(Screenshot and code edit data)
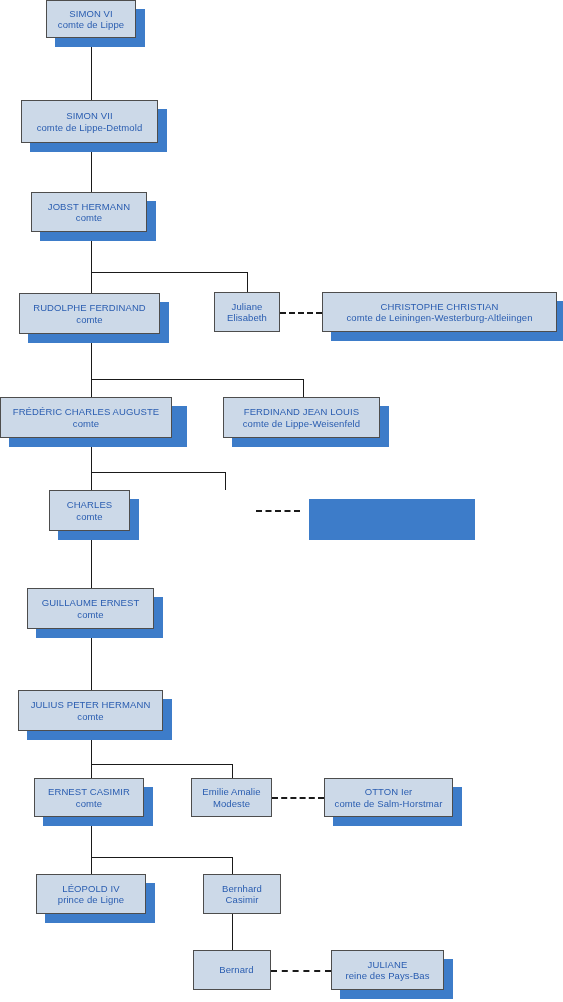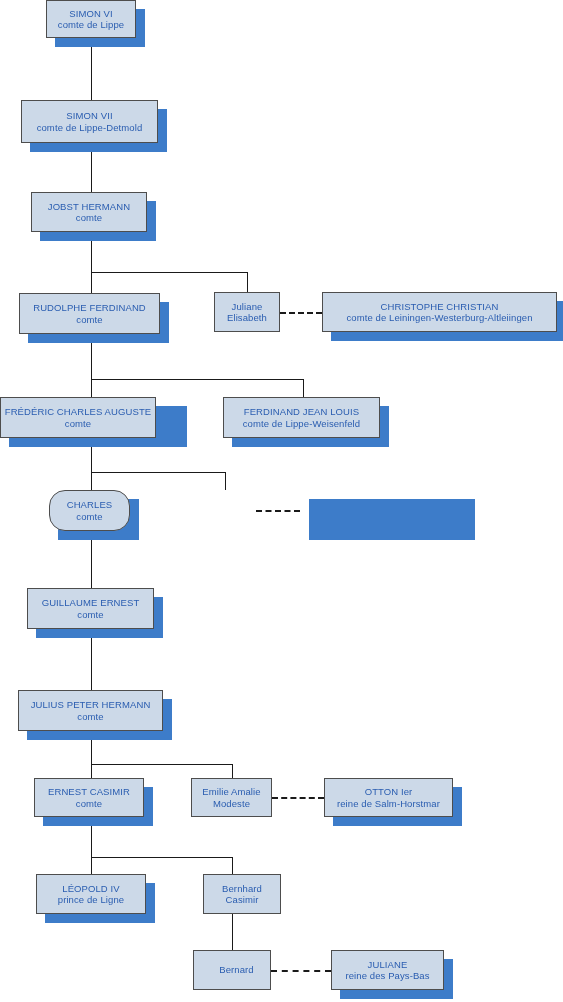--- a/index.html
+++ b/index.html
@@ -125,7 +125,7 @@
       <div class="ti">comte de Leiningen-Westerburg-Altleiingen</div>
     </div>
     <div class="shadow" style="left: 9px; top: 406px; width: 178px; height: 41px;"></div>
-    <div class="node" style="left: 0px; top: 397px; width: 156px; height: 41px;">
+    <div class="node" style="left: 0px; top: 397px; width: 172px; height: 41px;">
       <div class="nm">FRÉDÉRIC CHARLES AUGUSTE</div>
       <div class="ti">comte</div>
     </div>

• _TASK ITEM_
Return every record exactly, leaving out the pictures.

• _EXERCISE OUTPUT_
--- a/index.html
+++ b/index.html
@@ -125,7 +125,7 @@
       <div class="ti">comte de Leiningen-Westerburg-Altleiingen</div>
     </div>
     <div class="shadow" style="left: 9px; top: 406px; width: 178px; height: 41px;"></div>
-    <div class="node" style="left: 0px; top: 397px; width: 156px; height: 41px;">
+    <div class="node" style="left: 0px; top: 397px; width: 172px; height: 41px;">
       <div class="nm">FRÉDÉRIC CHARLES AUGUSTE</div>
       <div class="ti">comte</div>
     </div>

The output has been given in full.